Germany announced on Tuesday a €125 million ($140 million) humanitarian relief package for Yemen.

The war-torn country, which has also been hit by a fast-spreading coronavirus outbreak, will receive the funds after the Minister of State at the Federal Foreign Office, Niels Annen, pledged during a virtual donor conference:

"It is one of the biggest and most serious man-made humanitarian crises. COVID-19 might cause further devastation," said Annen. "Therefore, Germany is providing €125 million in humanitarian aid."

Saudi Arabia hosted the virtual UN conference in the hopes of raising roughly €2.15 billion to counter funding shortages for aid operations in the Middle Eastern country.

Yemen has suffered through years of civil war, poverty and cholera — and now COVID-19 is also rampant. Indeed, a number of aid organizations revealed the country is on the brink of collapse due to the drastic combination of events.
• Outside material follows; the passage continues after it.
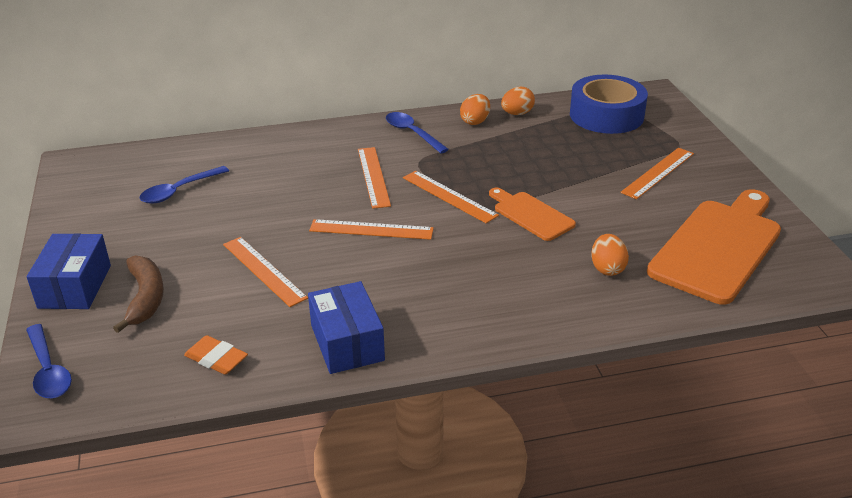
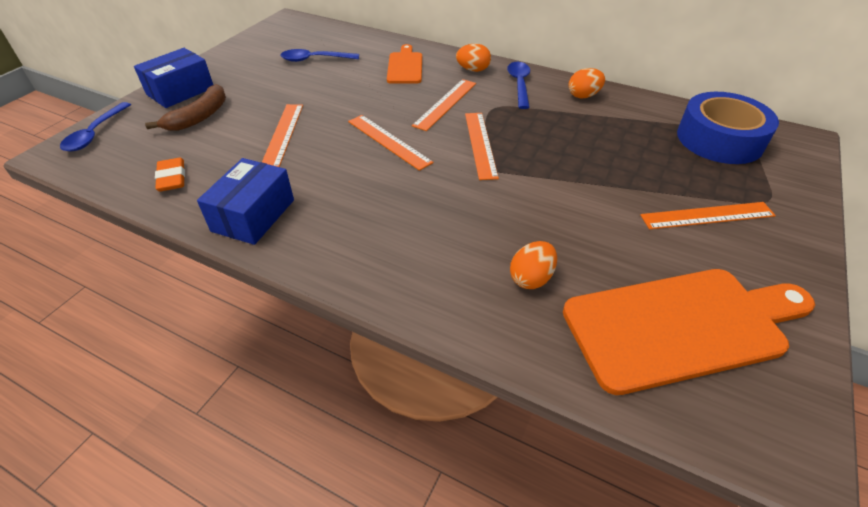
camera: 40 degrees right, 10 degrees up
(517, 113) = (630, 104): orange egg -> orange egg (473, 70)
(531, 215) = (526, 192): orange cutting board -> orange cutting board (405, 67)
Read more: World leaders 'squabbling like children' as 660,000 people displaced

The Johns Hopkins University has so far confirmed 384 cases of COVID-19 in Yemen, and 84 fatalities, though few believe these figures to truly represent the scale of the outbreak.
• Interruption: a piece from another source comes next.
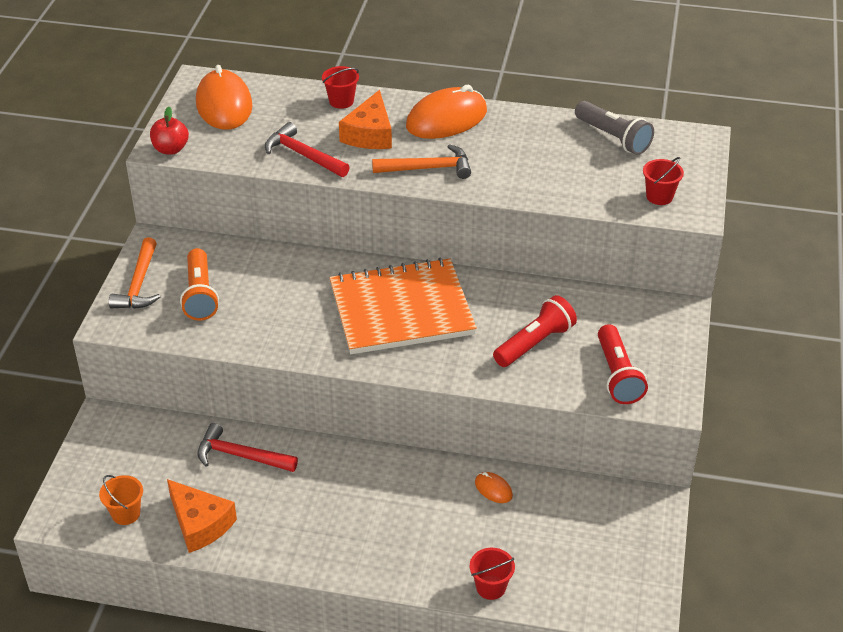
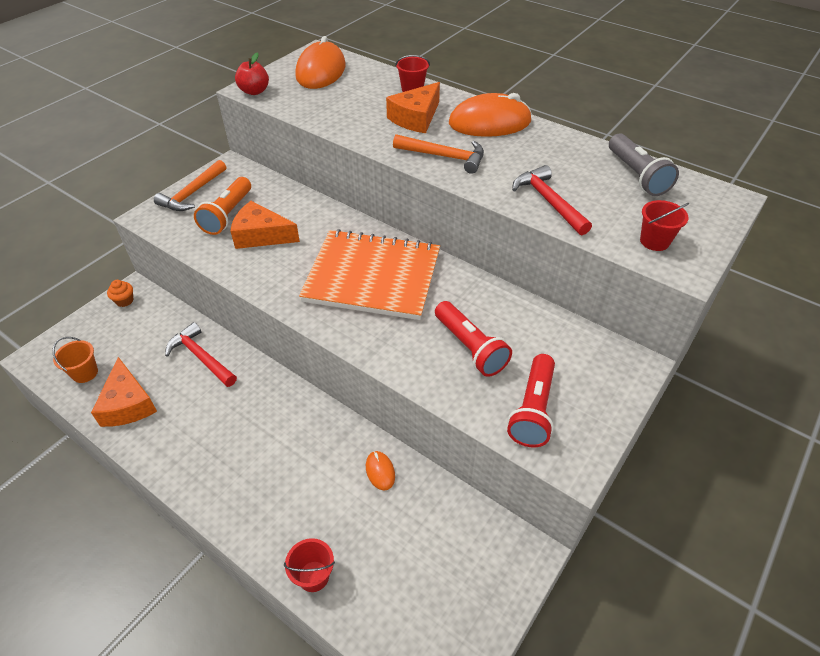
camera: 25 degrees right, 5 degrees up
(104, 431) = (124, 301): none -> orange cupcake
(255, 305) = (261, 235): none -> orange cheese
(303, 155) = (349, 120): red hammer -> red hammer (548, 202)
(535, 343) = (470, 347): red flashlight -> red flashlight turned 75 degrees clockwise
Germany was one of a number of countries making substantial donations on Tuesday, with the United Kingdom pledging £160 million (€180 million, $200 million) in humanitarian aid.

Dire situation

Funding shortages have placed Yemen in great peril. A conflict between a Saudi-led coalition and the Iran-aligned Houthi group has meant 80% of the Yemeni population need aid. In 2018, the UN warned that 13 million people faced starvation in what it said could turn out to be "the worst famine in the world in 100 years."

Read more: Yemen: Nobel Peace Prize winner smeared in online campaign

"Anything below $1.6 billion and the operation will be facing catastrophic cutbacks," Lise Grande, UN Humanitarian Coordinator for Yemen, told news agency Reuters just days prior to the conference.

"We won't be able to provide the food people need to survive, or the health care they need or the water or sanitation or the nutrition support which helps to keep 2 million malnourished children from dying," she said.

The UN organized humanitarian plan raised $3.2 billion in 2019, but so far this year has only received $474 million.